Darwinism Animalizes Human Values
What could be more noble than striving for peace and avoiding conflict? Well, now the Darwinians say that peacemaking evolved by natural selection, too.
Jesus said, “Blessed are the peacemakers, for theirs is the kingdom of heaven.” To scientific materialists, there are no heavens, and Jesus was just a teacher at a certain time and place. And yet something within us knows that peace is better than conflict. How do they explain it with their only tool, Darwinian evolution?
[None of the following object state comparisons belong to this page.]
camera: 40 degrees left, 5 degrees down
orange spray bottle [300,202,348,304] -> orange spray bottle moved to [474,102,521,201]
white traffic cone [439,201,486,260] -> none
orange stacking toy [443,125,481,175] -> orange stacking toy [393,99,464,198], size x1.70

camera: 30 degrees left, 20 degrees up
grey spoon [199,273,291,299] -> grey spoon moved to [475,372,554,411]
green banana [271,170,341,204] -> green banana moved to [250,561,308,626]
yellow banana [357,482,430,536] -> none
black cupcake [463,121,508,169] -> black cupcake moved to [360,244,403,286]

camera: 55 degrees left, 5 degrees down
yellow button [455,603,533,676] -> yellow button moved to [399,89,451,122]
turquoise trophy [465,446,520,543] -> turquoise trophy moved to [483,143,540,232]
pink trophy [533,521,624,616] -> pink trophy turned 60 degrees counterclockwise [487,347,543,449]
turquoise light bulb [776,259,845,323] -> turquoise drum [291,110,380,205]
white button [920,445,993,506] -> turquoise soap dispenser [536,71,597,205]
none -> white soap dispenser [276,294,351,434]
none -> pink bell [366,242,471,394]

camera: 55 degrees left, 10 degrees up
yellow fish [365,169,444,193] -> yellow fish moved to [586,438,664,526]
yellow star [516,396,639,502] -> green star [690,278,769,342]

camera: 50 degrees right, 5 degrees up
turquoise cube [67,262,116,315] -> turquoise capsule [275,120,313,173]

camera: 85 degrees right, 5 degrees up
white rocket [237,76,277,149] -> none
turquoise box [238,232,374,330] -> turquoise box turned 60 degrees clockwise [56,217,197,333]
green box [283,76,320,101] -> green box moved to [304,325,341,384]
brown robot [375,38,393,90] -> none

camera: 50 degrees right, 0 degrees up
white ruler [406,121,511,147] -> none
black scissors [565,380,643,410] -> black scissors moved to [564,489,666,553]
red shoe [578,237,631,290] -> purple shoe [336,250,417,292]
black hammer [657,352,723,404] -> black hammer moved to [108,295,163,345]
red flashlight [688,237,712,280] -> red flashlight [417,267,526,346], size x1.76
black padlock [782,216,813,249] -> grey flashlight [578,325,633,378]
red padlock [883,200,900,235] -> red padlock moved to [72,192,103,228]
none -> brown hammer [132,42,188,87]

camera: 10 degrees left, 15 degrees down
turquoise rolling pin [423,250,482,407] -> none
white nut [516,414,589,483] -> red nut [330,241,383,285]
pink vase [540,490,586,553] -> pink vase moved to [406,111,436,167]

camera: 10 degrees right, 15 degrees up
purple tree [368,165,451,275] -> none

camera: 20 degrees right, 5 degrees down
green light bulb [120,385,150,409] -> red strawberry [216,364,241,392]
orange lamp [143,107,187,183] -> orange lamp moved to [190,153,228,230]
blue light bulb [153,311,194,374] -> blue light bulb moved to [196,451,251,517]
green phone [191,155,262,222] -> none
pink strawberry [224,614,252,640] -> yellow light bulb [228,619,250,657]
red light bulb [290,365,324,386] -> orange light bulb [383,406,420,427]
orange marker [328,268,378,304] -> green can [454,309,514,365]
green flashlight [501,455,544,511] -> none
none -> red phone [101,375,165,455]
In “The Evolution of Conflict Resolution” (Phys.org), evolutionists at Northeastern University admit that animals don’t resolve conflicts the way humans do. But since animals evolved (in their thinking) to develop territoriality, battle and hierarchy, human peacemaking must have evolved differently. But it evolved nonetheless. Having come up with a model of “host-guest behavior,” the Darwinians explain human peacemaking:
And so, how and why did the host-guest norm evolve into the more socially accepted conflict resolution in human beings, and how might that affect the future? The research suggests that this is due to the dynamic nature of the social network which allows actors to choose their interaction partners. This entails that insofar ownership and territoriality are probably widespread due to the intrinsic importance of holding resources or the value of owning a territory rather than as a convention for avoiding conflict. Riedl and his fellow researchers are hard at work to unveil additional details about the evolutionary dynamics of when or where certain conventions may arise.
In recent days, we are witnessing major peacemaking efforts around the world. Jared Kushner spoke today in Jerusalem about peacemaking efforts between Israel and the Palestinians (YouTube), surrounded by eminent leaders who applauded these values. President Trump is working to avoid nuclear conflict by meeting next month with the North Korean communist dictator. To the Darwinists, these are simply biological networks that have reached a temporary equilibrium. Peacemaking efforts are mere conventions that work out for a time, but are dynamic measures of what organisms prefer under evolving circumstances. Ultimately, they have no meaning or content. They are just natural manifestations of the Stuff Happens Law (natural selection).
Of course, Darwinians of yesteryear thought that conflict was the means of evolutionary progress. Survival of the fittest required the strong to dominate the weak. We all know where that led. In today’s kinder, gentler Darwinism, cooperation is valued. This shows that evolutionary theory itself evolves. Either way, human behaviors have no ultimate meaning. Neither does reasoning about evolutionary theory. If today’s cooperative Darwinism evolves into something vastly different, such as deeper conflict or extinction, so be it.
To any Darwinians reading this who object to our characterization of natural selection as the “Stuff Happens Law,” listen to population geneticist Andrew Jones on ID the Future 25 April 2018. He affirms that many of today’s Darwinians discount the role of natural selection, favoring genetic drift instead. And what is genetic drift? Random chance! Stuff happens.